Directions - Gather every line of the records that contains the string "media". Case counts.

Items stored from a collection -

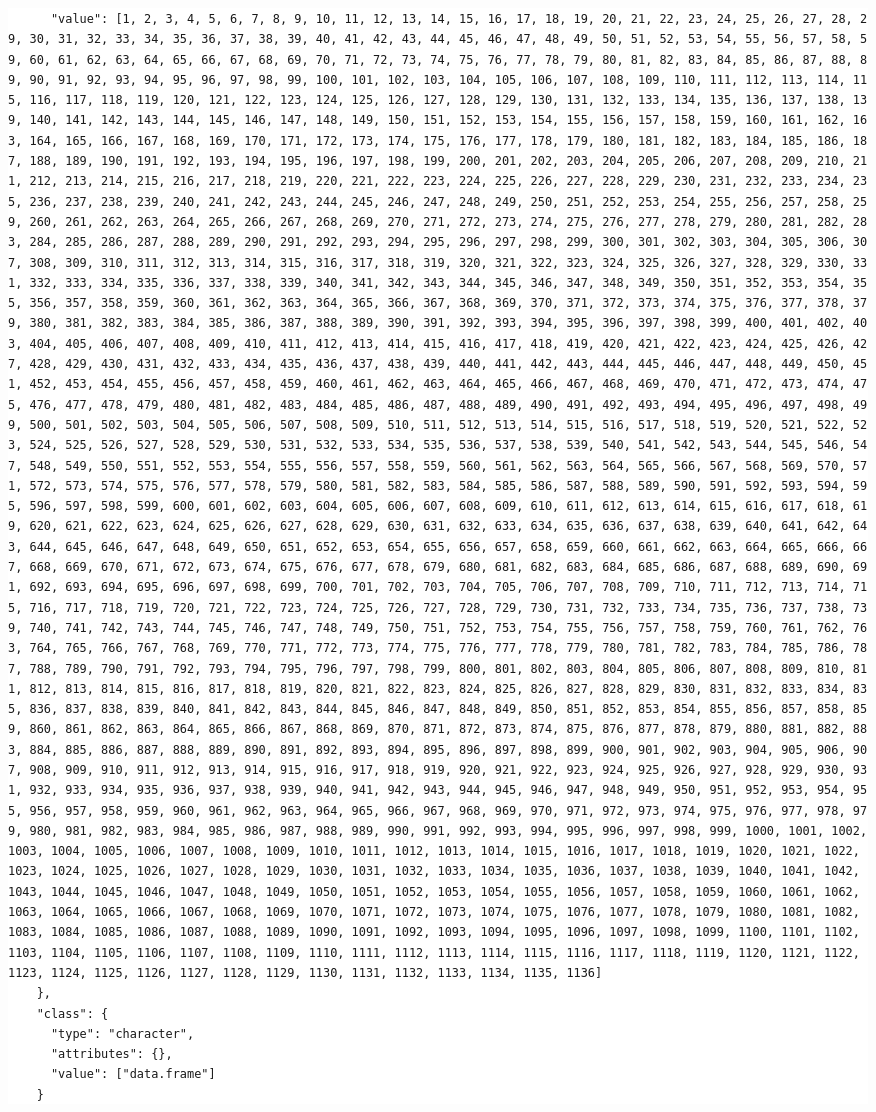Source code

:           "value": [1, 2, 3, 4, 5, 6, 7, 8, 9, 10, 11, 12, 13, 14, 15, 16, 17, 18, 19, 20, 21, 22, 23, 24, 25, 26, 27, 28, 29, 30, 31, 32, 33, 34, 35, 36, 37, 38, 39, 40, 41, 42, 43, 44, 45, 46, 47, 48, 49, 50, 51, 52, 53, 54, 55, 56, 57, 58, 59, 60, 61, 62, 63, 64, 65, 66, 67, 68, 69, 70, 71, 72, 73, 74, 75, 76, 77, 78, 79, 80, 81, 82, 83, 84, 85, 86, 87, 88, 89, 90, 91, 92, 93, 94, 95, 96, 97, 98, 99, 100, 101, 102, 103, 104, 105, 106, 107, 108, 109, 110, 111, 112, 113, 114, 115, 116, 117, 118, 119, 120, 121, 122, 123, 124, 125, 126, 127, 128, 129, 130, 131, 132, 133, 134, 135, 136, 137, 138, 139, 140, 141, 142, 143, 144, 145, 146, 147, 148, 149, 150, 151, 152, 153, 154, 155, 156, 157, 158, 159, 160, 161, 162, 163, 164, 165, 166, 167, 168, 169, 170, 171, 172, 173, 174, 175, 176, 177, 178, 179, 180, 181, 182, 183, 184, 185, 186, 187, 188, 189, 190, 191, 192, 193, 194, 195, 196, 197, 198, 199, 200, 201, 202, 203, 204, 205, 206, 207, 208, 209, 210, 211, 212, 213, 214, 215, 216, 217, 218, 219, 220, 221, 222, 223, 224, 225, 226, 227, 228, 229, 230, 231, 232, 233, 234, 235, 236, 237, 238, 239, 240, 241, 242, 243, 244, 245, 246, 247, 248, 249, 250, 251, 252, 253, 254, 255, 256, 257, 258, 259, 260, 261, 262, 263, 264, 265, 266, 267, 268, 269, 270, 271, 272, 273, 274, 275, 276, 277, 278, 279, 280, 281, 282, 283, 284, 285, 286, 287, 288, 289, 290, 291, 292, 293, 294, 295, 296, 297, 298, 299, 300, 301, 302, 303, 304, 305, 306, 307, 308, 309, 310, 311, 312, 313, 314, 315, 316, 317, 318, 319, 320, 321, 322, 323, 324, 325, 326, 327, 328, 329, 330, 331, 332, 333, 334, 335, 336, 337, 338, 339, 340, 341, 342, 343, 344, 345, 346, 347, 348, 349, 350, 351, 352, 353, 354, 355, 356, 357, 358, 359, 360, 361, 362, 363, 364, 365, 366, 367, 368, 369, 370, 371, 372, 373, 374, 375, 376, 377, 378, 379, 380, 381, 382, 383, 384, 385, 386, 387, 388, 389, 390, 391, 392, 393, 394, 395, 396, 397, 398, 399, 400, 401, 402, 403, 404, 405, 406, 407, 408, 409, 410, 411, 412, 413, 414, 415, 416, 417, 418, 419, 420, 421, 422, 423, 424, 425, 426, 427, 428, 429, 430, 431, 432, 433, 434, 435, 436, 437, 438, 439, 440, 441, 442, 443, 444, 445, 446, 447, 448, 449, 450, 451, 452, 453, 454, 455, 456, 457, 458, 459, 460, 461, 462, 463, 464, 465, 466, 467, 468, 469, 470, 471, 472, 473, 474, 475, 476, 477, 478, 479, 480, 481, 482, 483, 484, 485, 486, 487, 488, 489, 490, 491, 492, 493, 494, 495, 496, 497, 498, 499, 500, 501, 502, 503, 504, 505, 506, 507, 508, 509, 510, 511, 512, 513, 514, 515, 516, 517, 518, 519, 520, 521, 522, 523, 524, 525, 526, 527, 528, 529, 530, 531, 532, 533, 534, 535, 536, 537, 538, 539, 540, 541, 542, 543, 544, 545, 546, 547, 548, 549, 550, 551, 552, 553, 554, 555, 556, 557, 558, 559, 560, 561, 562, 563, 564, 565, 566, 567, 568, 569, 570, 571, 572, 573, 574, 575, 576, 577, 578, 579, 580, 581, 582, 583, 584, 585, 586, 587, 588, 589, 590, 591, 592, 593, 594, 595, 596, 597, 598, 599, 600, 601, 602, 603, 604, 605, 606, 607, 608, 609, 610, 611, 612, 613, 614, 615, 616, 617, 618, 619, 620, 621, 622, 623, 624, 625, 626, 627, 628, 629, 630, 631, 632, 633, 634, 635, 636, 637, 638, 639, 640, 641, 642, 643, 644, 645, 646, 647, 648, 649, 650, 651, 652, 653, 654, 655, 656, 657, 658, 659, 660, 661, 662, 663, 664, 665, 666, 667, 668, 669, 670, 671, 672, 673, 674, 675, 676, 677, 678, 679, 680, 681, 682, 683, 684, 685, 686, 687, 688, 689, 690, 691, 692, 693, 694, 695, 696, 697, 698, 699, 700, 701, 702, 703, 704, 705, 706, 707, 708, 709, 710, 711, 712, 713, 714, 715, 716, 717, 718, 719, 720, 721, 722, 723, 724, 725, 726, 727, 728, 729, 730, 731, 732, 733, 734, 735, 736, 737, 738, 739, 740, 741, 742, 743, 744, 745, 746, 747, 748, 749, 750, 751, 752, 753, 754, 755, 756, 757, 758, 759, 760, 761, 762, 763, 764, 765, 766, 767, 768, 769, 770, 771, 772, 773, 774, 775, 776, 777, 778, 779, 780, 781, 782, 783, 784, 785, 786, 787, 788, 789, 790, 791, 792, 793, 794, 795, 796, 797, 798, 799, 800, 801, 802, 803, 804, 805, 806, 807, 808, 809, 810, 811, 812, 813, 814, 815, 816, 817, 818, 819, 820, 821, 822, 823, 824, 825, 826, 827, 828, 829, 830, 831, 832, 833, 834, 835, 836, 837, 838, 839, 840, 841, 842, 843, 844, 845, 846, 847, 848, 849, 850, 851, 852, 853, 854, 855, 856, 857, 858, 859, 860, 861, 862, 863, 864, 865, 866, 867, 868, 869, 870, 871, 872, 873, 874, 875, 876, 877, 878, 879, 880, 881, 882, 883, 884, 885, 886, 887, 888, 889, 890, 891, 892, 893, 894, 895, 896, 897, 898, 899, 900, 901, 902, 903, 904, 905, 906, 907, 908, 909, 910, 911, 912, 913, 914, 915, 916, 917, 918, 919, 920, 921, 922, 923, 924, 925, 926, 927, 928, 929, 930, 931, 932, 933, 934, 935, 936, 937, 938, 939, 940, 941, 942, 943, 944, 945, 946, 947, 948, 949, 950, 951, 952, 953, 954, 955, 956, 957, 958, 959, 960, 961, 962, 963, 964, 965, 966, 967, 968, 969, 970, 971, 972, 973, 974, 975, 976, 977, 978, 979, 980, 981, 982, 983, 984, 985, 986, 987, 988, 989, 990, 991, 992, 993, 994, 995, 996, 997, 998, 999, 1000, 1001, 1002, 1003, 1004, 1005, 1006, 1007, 1008, 1009, 1010, 1011, 1012, 1013, 1014, 1015, 1016, 1017, 1018, 1019, 1020, 1021, 1022, 1023, 1024, 1025, 1026, 1027, 1028, 1029, 1030, 1031, 1032, 1033, 1034, 1035, 1036, 1037, 1038, 1039, 1040, 1041, 1042, 1043, 1044, 1045, 1046, 1047, 1048, 1049, 1050, 1051, 1052, 1053, 1054, 1055, 1056, 1057, 1058, 1059, 1060, 1061, 1062, 1063, 1064, 1065, 1066, 1067, 1068, 1069, 1070, 1071, 1072, 1073, 1074, 1075, 1076, 1077, 1078, 1079, 1080, 1081, 1082, 1083, 1084, 1085, 1086, 1087, 1088, 1089, 1090, 1091, 1092, 1093, 1094, 1095, 1096, 1097, 1098, 1099, 1100, 1101, 1102, 1103, 1104, 1105, 1106, 1107, 1108, 1109, 1110, 1111, 1112, 1113, 1114, 1115, 1116, 1117, 1118, 1119, 1120, 1121, 1122, 1123, 1124, 1125, 1126, 1127, 1128, 1129, 1130, 1131, 1132, 1133, 1134, 1135, 1136]
        },
        "class": {
          "type": "character",
          "attributes": {},
          "value": ["data.frame"]
        }
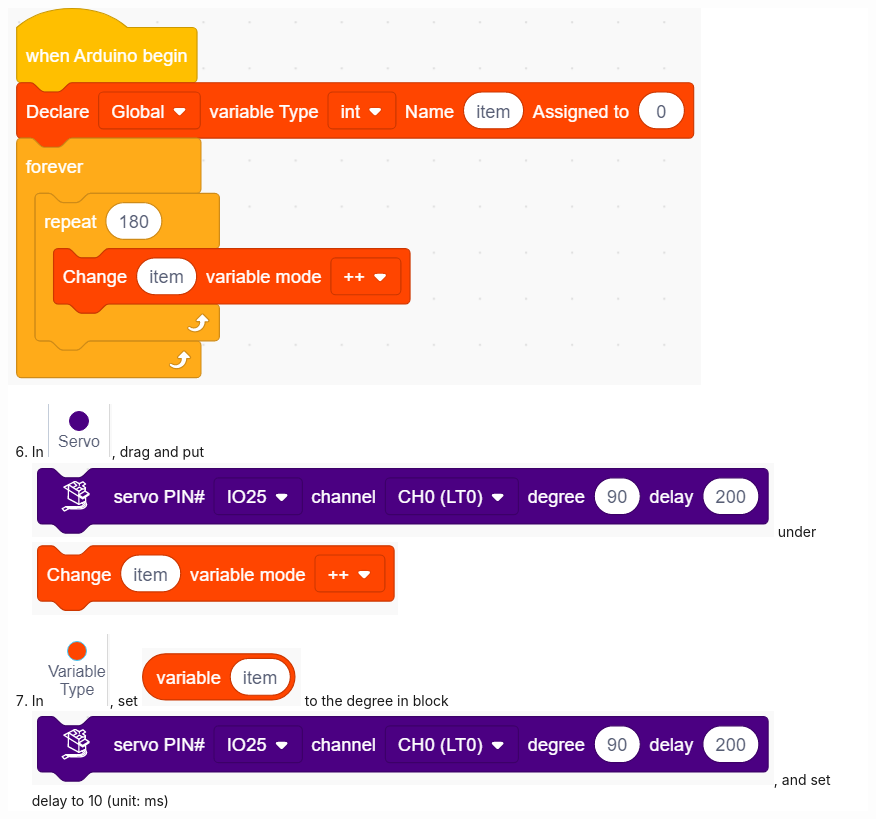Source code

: ![6-14](./media/6-14-4-1-3.png)

6. In ![](./media/servo.png), drag and put ![](./media/j43.png) under ![j10](./media/j10.png)

7. In ![variable](./media/variable.png), set ![j8](./media/j8.png) to the degree in block ![](./media/j43.png), and set delay to 10 (unit: ms)
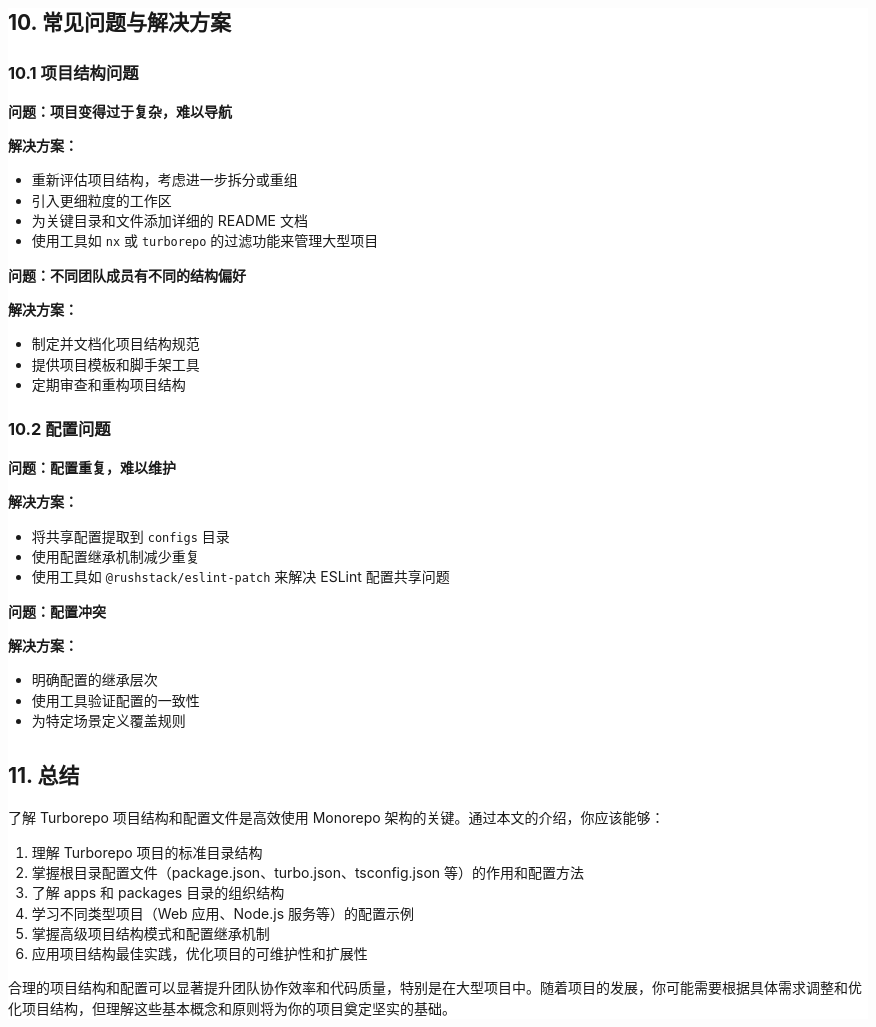 ## 10. 常见问题与解决方案

### 10.1 项目结构问题

**问题：项目变得过于复杂，难以导航**

**解决方案：**
- 重新评估项目结构，考虑进一步拆分或重组
- 引入更细粒度的工作区
- 为关键目录和文件添加详细的 README 文档
- 使用工具如 `nx` 或 `turborepo` 的过滤功能来管理大型项目

**问题：不同团队成员有不同的结构偏好**

**解决方案：**
- 制定并文档化项目结构规范
- 提供项目模板和脚手架工具
- 定期审查和重构项目结构

### 10.2 配置问题

**问题：配置重复，难以维护**

**解决方案：**
- 将共享配置提取到 `configs` 目录
- 使用配置继承机制减少重复
- 使用工具如 `@rushstack/eslint-patch` 来解决 ESLint 配置共享问题

**问题：配置冲突**

**解决方案：**
- 明确配置的继承层次
- 使用工具验证配置的一致性
- 为特定场景定义覆盖规则

## 11. 总结

了解 Turborepo 项目结构和配置文件是高效使用 Monorepo 架构的关键。通过本文的介绍，你应该能够：

1. 理解 Turborepo 项目的标准目录结构
2. 掌握根目录配置文件（package.json、turbo.json、tsconfig.json 等）的作用和配置方法
3. 了解 apps 和 packages 目录的组织结构
4. 学习不同类型项目（Web 应用、Node.js 服务等）的配置示例
5. 掌握高级项目结构模式和配置继承机制
6. 应用项目结构最佳实践，优化项目的可维护性和扩展性

合理的项目结构和配置可以显著提升团队协作效率和代码质量，特别是在大型项目中。随着项目的发展，你可能需要根据具体需求调整和优化项目结构，但理解这些基本概念和原则将为你的项目奠定坚实的基础。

Answer to this problem -
: ![6-14](./media/6-14-4-1-3.png)
6. In ![](./media/servo.png), drag and put ![](./media/j43.png) under ![j10](./media/j10.png)
7. In ![variable](./media/variable.png), set ![j8](./media/j8.png) to the degree in block ![](./media/j43.png), and set delay to 10 (unit: ms)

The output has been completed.